The study forecasts roughly 25 million new MF households over the next decade from mass and mass-affluent segments in metro and Tier-1 cities, propelled by continued digital adoption. Another 5 million households are expected to come from Tier-2 and Tier-3 cities, where a ‘phygital’ model will be needed to expand reach.

Growth seen beyond the top cities

“Household penetration is set to double over the next few years, driven by expansion in beyond-top-30 cities,” said Aashish Somaiyaa, CEO of White Oak Capital. “Ensuring a mix of high-touch engagement in the digital realm will be key to expanding the investor base.”

According to the report, growth in the top 30 cities will be led by deeper digital adoption, affordable SIP options for mass-market investors, efforts to convert F&O traders into MF investors using digital channels, and higher uptake of direct passive funds that require minimal fund-selection effort. For the next 70 cities, expansion will be driven by digital platforms offering intuitive interfaces and goal-based investing tools. 

The report noted that 55% of investors in B30 cities are under 40. RIA penetration is also expected to rise, with half of new SIP registrations in these cities routed through RIAs. Additional tax incentives for retirement-focused MF schemes could further accelerate adoption.

While the number of folios has risen 2.5 times in the past five years, individual gross flows have grown just 7%, constrained by the influx of first-time investors with smaller ticket sizes. The average SIP contribution slipped to Rs 3,000 in FY25, compared with Rs 3,200 in FY15.

AMFI push strengthens investor trust

“AMFI has successfully popularized mutual funds through its ‘Mutual Funds Sahi Hai’ campaign—so much so that it’s become a pull product,” said Varun Gupta, Head of Asset Management at Groww. “It remains a preferred investment avenue even during muted market cycles.”

The report also highlighted that while distributor-led channels still dominate, direct plans are steadily gaining share as do-it-yourself digital platforms scale. “Direct plans are getting increasingly popular—even private bankers and HNI wealth managers are allocating to them,” Somaiyaa said. “That said, national distributors, regional distributors, and MFDs will continue to play a critical role in driving penetration.”

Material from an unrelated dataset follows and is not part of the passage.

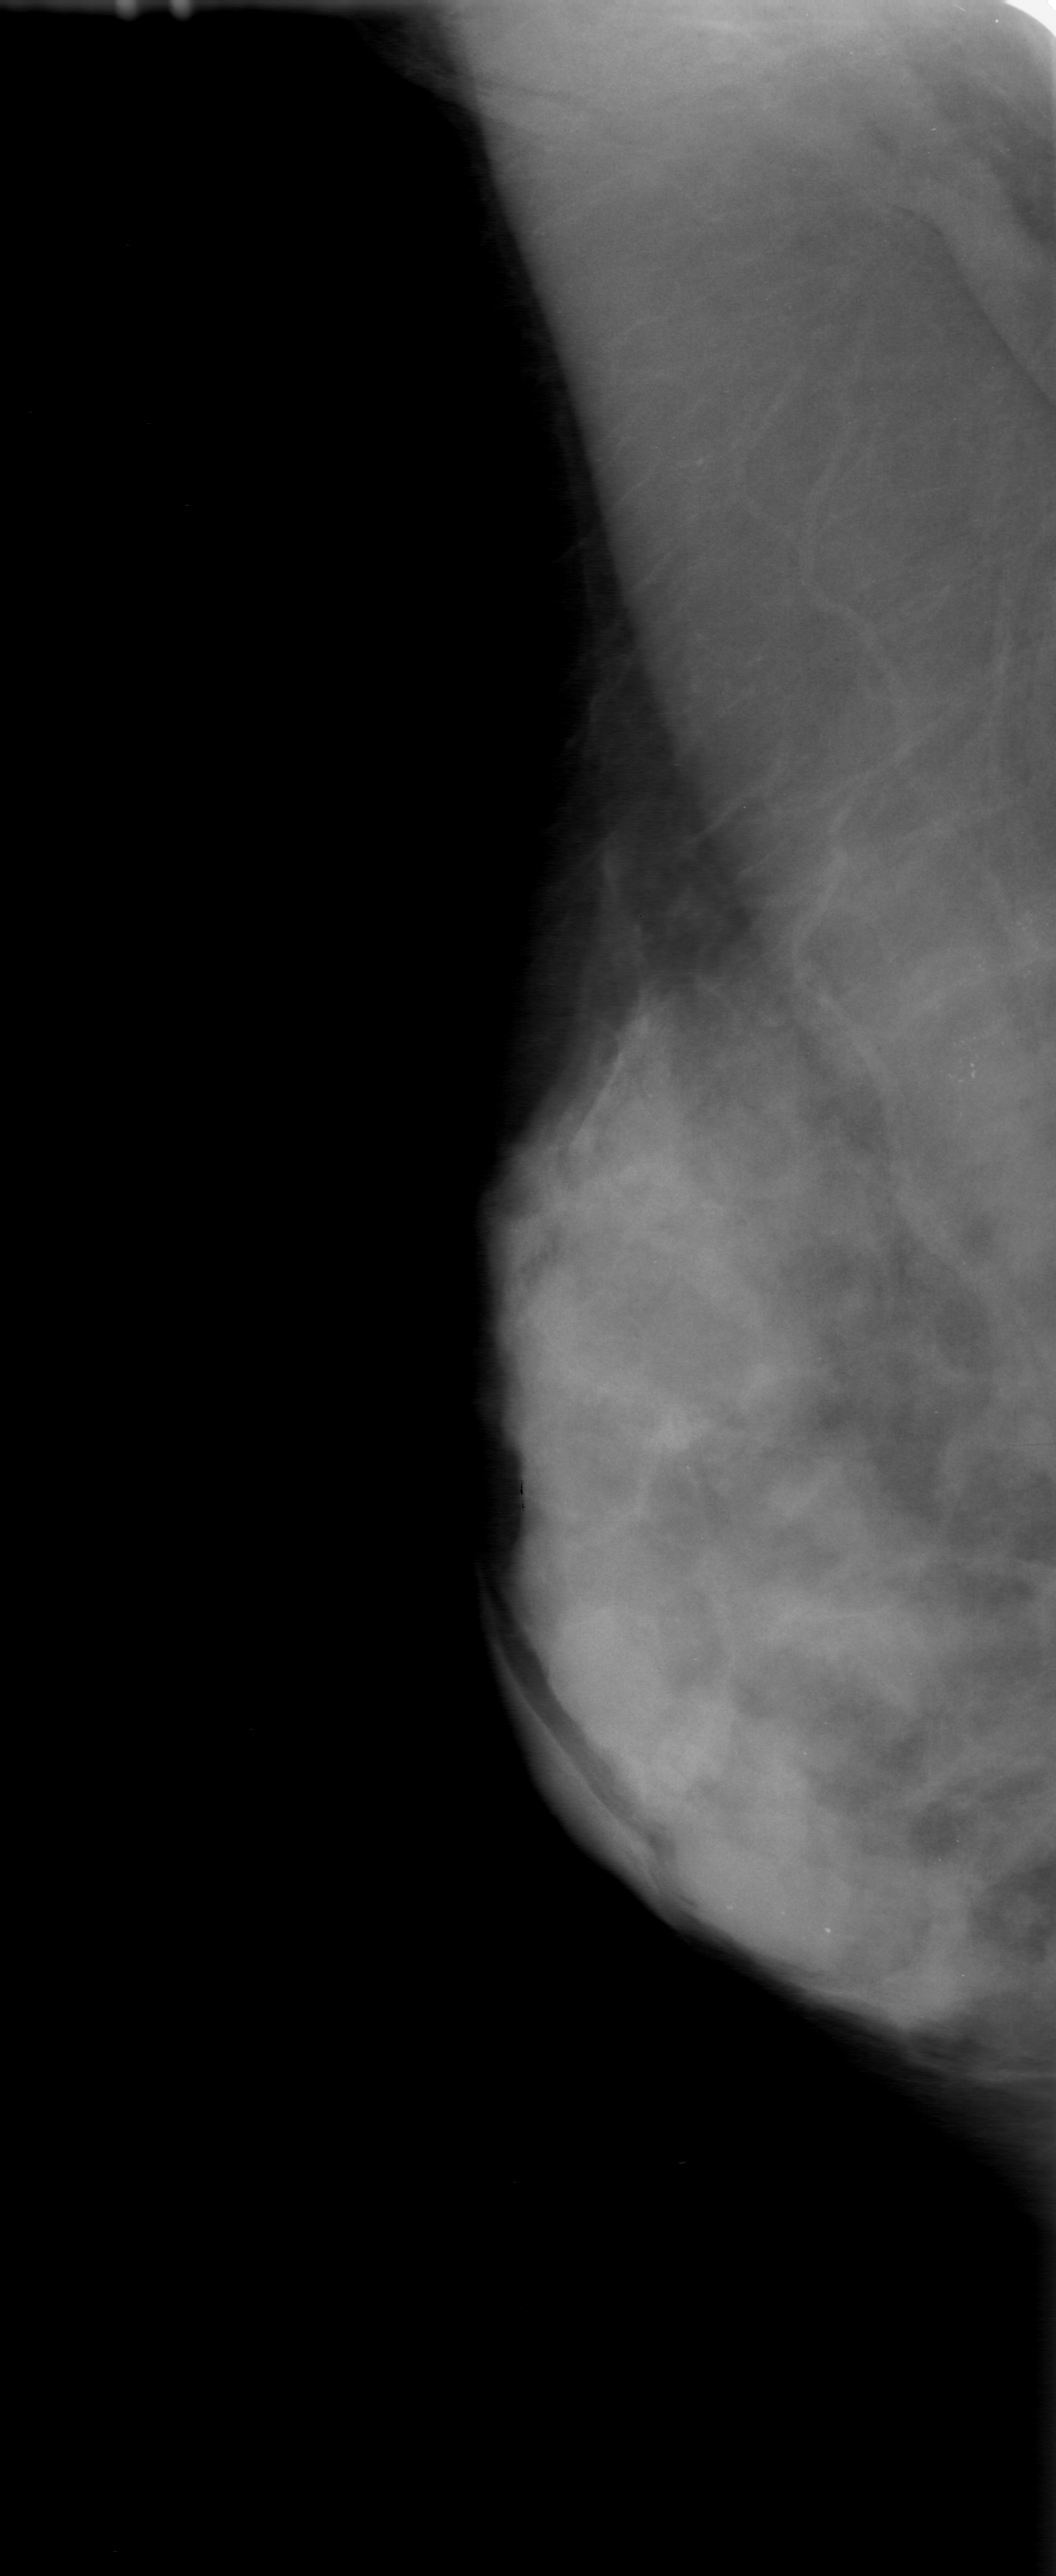
Mammogram (digitized film); right breast; mediolateral oblique (MLO) view; BI-RADS breast density category 4 (scale 1–4).
Abnormality record for this image: calcifications, morphology pleomorphic, distribution clustered; BI-RADS assessment category 0; pathology (as recorded): malignant.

Equity AUM is expected to reach about Rs 250 lakh crore by FY2035, supported by rising digital engagement, a shift in investor behavior, and robust market performance.

Monika Halan, chairperson of IPEF, Sebi said: “Regulators and market participants have built a safe, transparent market. Now, the real opportunity lies in driving awareness by building on trust and market performance, helping everyday Indians choose long-term investing over short-term speculation.”